Wallace asked how she would respond to people who tell her, "They're lovely ideas; they're just too expensive."

"Let's take one idea," Gillibrand said. "Let's just take what the Green New Deal is. Global climate change, severe weather is the greatest threat to humanity we have.

"Scientists have just reached the conclusion that it's happening far quicker than we know. And what New Yorkers know and what people all across this country know is when severe weather hits, people die. It destroys communities. Did you see Staten Island after 9/11, communities destroyed, homes destroyed, families lost--"

"What about the trillions of dollars?" Wallace interrupted.

"But let's talk about it first -- just a second," Gillibrand continued. "So when John F. Kennedy was president, he said, let's put a man on the moon in the next 10 years, not because it's easy, but because it's hard.
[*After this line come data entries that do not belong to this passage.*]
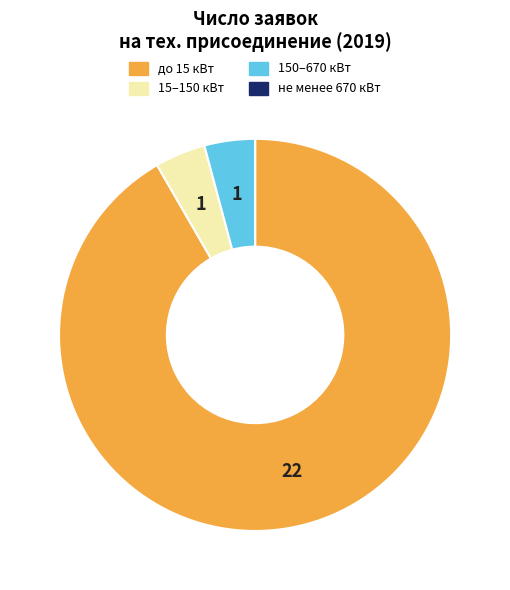

Is there a majority slice in this chart?

Yes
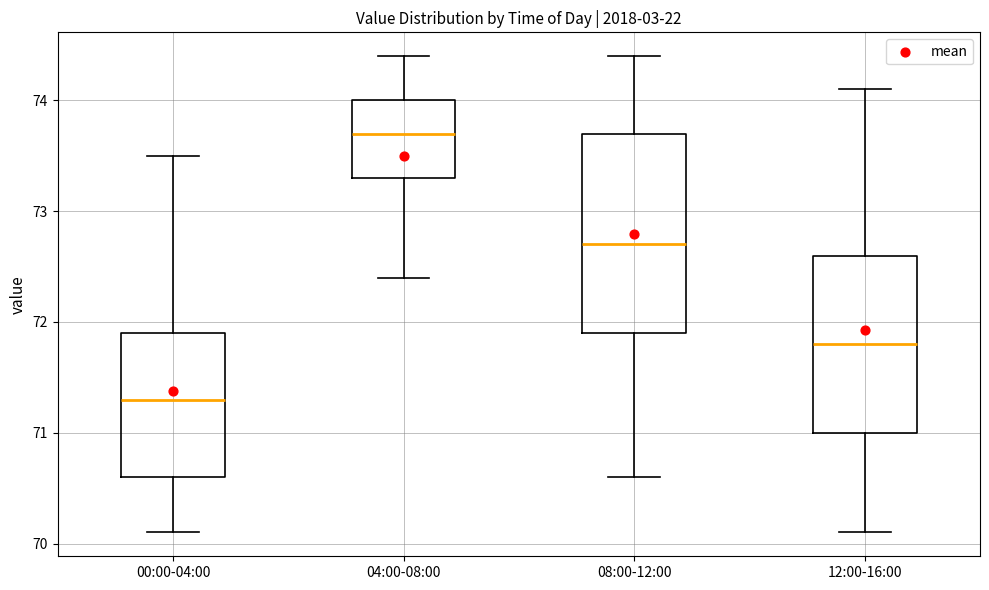

Reading left to right, read every box against the y-axis: the position of its median line, the range the box covers, and the ends of its whiskers. The values are not printed on the chart, so give them approximately, as read against the axis.

00:00-04:00: median 71.3, box 70.6 to 71.9, whiskers 70.1 to 73.5
04:00-08:00: median 73.7, box 73.3 to 74.0, whiskers 72.4 to 74.4
08:00-12:00: median 72.7, box 71.9 to 73.7, whiskers 70.6 to 74.4
12:00-16:00: median 71.8, box 71.0 to 72.6, whiskers 70.1 to 74.1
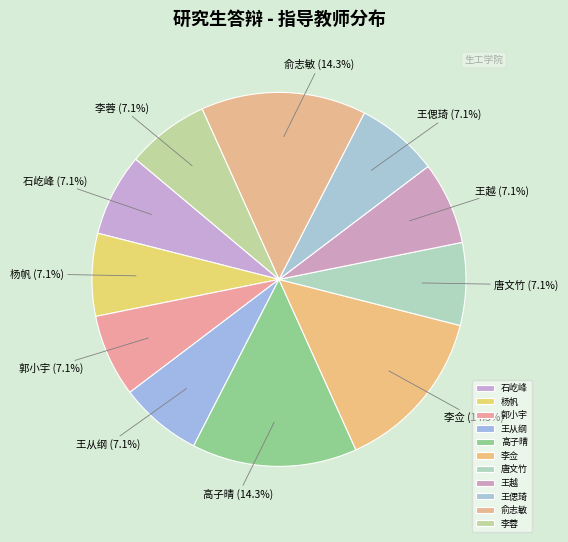

To the nearest percent, what percentage of the pie is 郭小宇?

7%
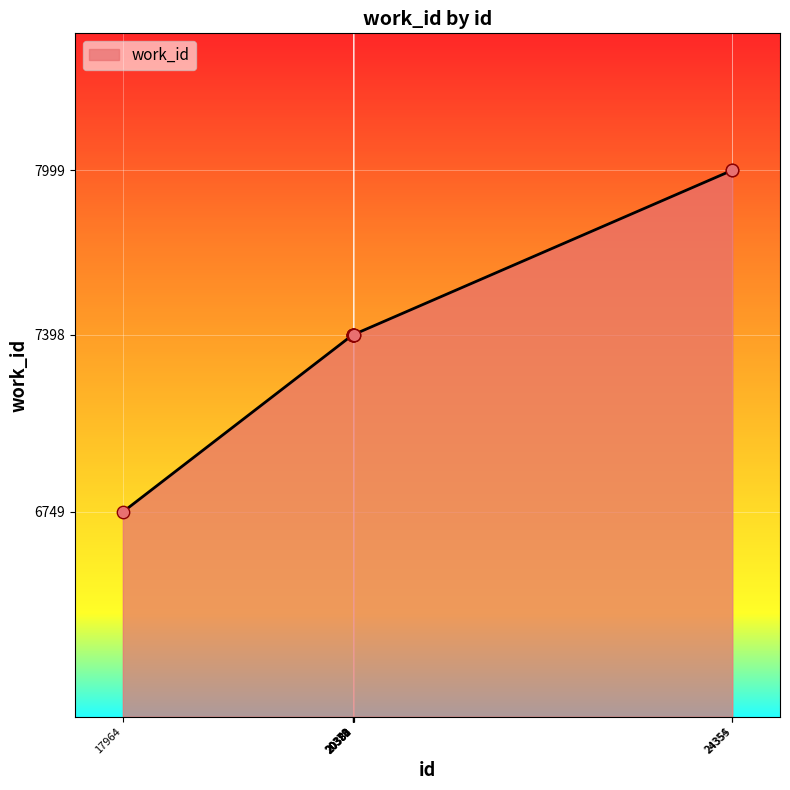

Approximately how many times larger is the value at 20383 compared to 24354?

0.9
It'll be a measure of our innovation, our entrepreneurialism, our excellence.

"Why not say to the American people, global climate change is not only real, but the urgency of this moment requires a call to action to all of America's engineers, all of our entrepreneurs, all of our innovators to say, let's solve the problem together, let's, over the next 10 years, do three things."

Gillibrand called for investment in green energy, specifying "wind, solar, geothermal, hydropower, nuclear, bio fuels."

"Listen, we were the inventors of solar power and wind. We let that manufacturing go to China, because we didn't guarantee the tax benefits to make it work here. So why not make a commitment, not only to these new energies, but to the job training."

She also called for investments in infrastructure:

"We believe we should rebuild America so it's more efficient, more mass transit, more high speed rail. And last, clean air and clean water -- all of us agree no child should have to drink water out of a faucet that's tainted."

"It's an ambition for the future that we should all get behind," she added.

Gillibrand never answered the question about how to pay for it all, and Wallace changed the subject.